EXERCISE DETAILS -
Could you write out, exactly, every line from the top of the data through the line holding "left ankle: (57, 316)"? Omit the pictures.

MATERIAL SUPPLIED -
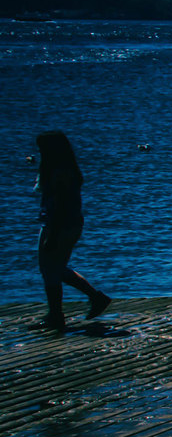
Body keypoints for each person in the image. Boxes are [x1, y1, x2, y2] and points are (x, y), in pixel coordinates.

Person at [32, 130, 111, 332]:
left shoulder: (60, 172)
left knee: (51, 270)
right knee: (53, 268)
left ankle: (57, 316)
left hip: (61, 224)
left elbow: (60, 206)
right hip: (62, 223)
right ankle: (93, 298)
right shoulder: (64, 169)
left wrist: (54, 234)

OUTPUT -
Body keypoints for each person in the image. Boxes are [x1, y1, x2, y2] and points are (x, y), in pixel coordinates.

Person at [32, 130, 111, 332]:
left shoulder: (60, 172)
left knee: (51, 270)
right knee: (53, 268)
left ankle: (57, 316)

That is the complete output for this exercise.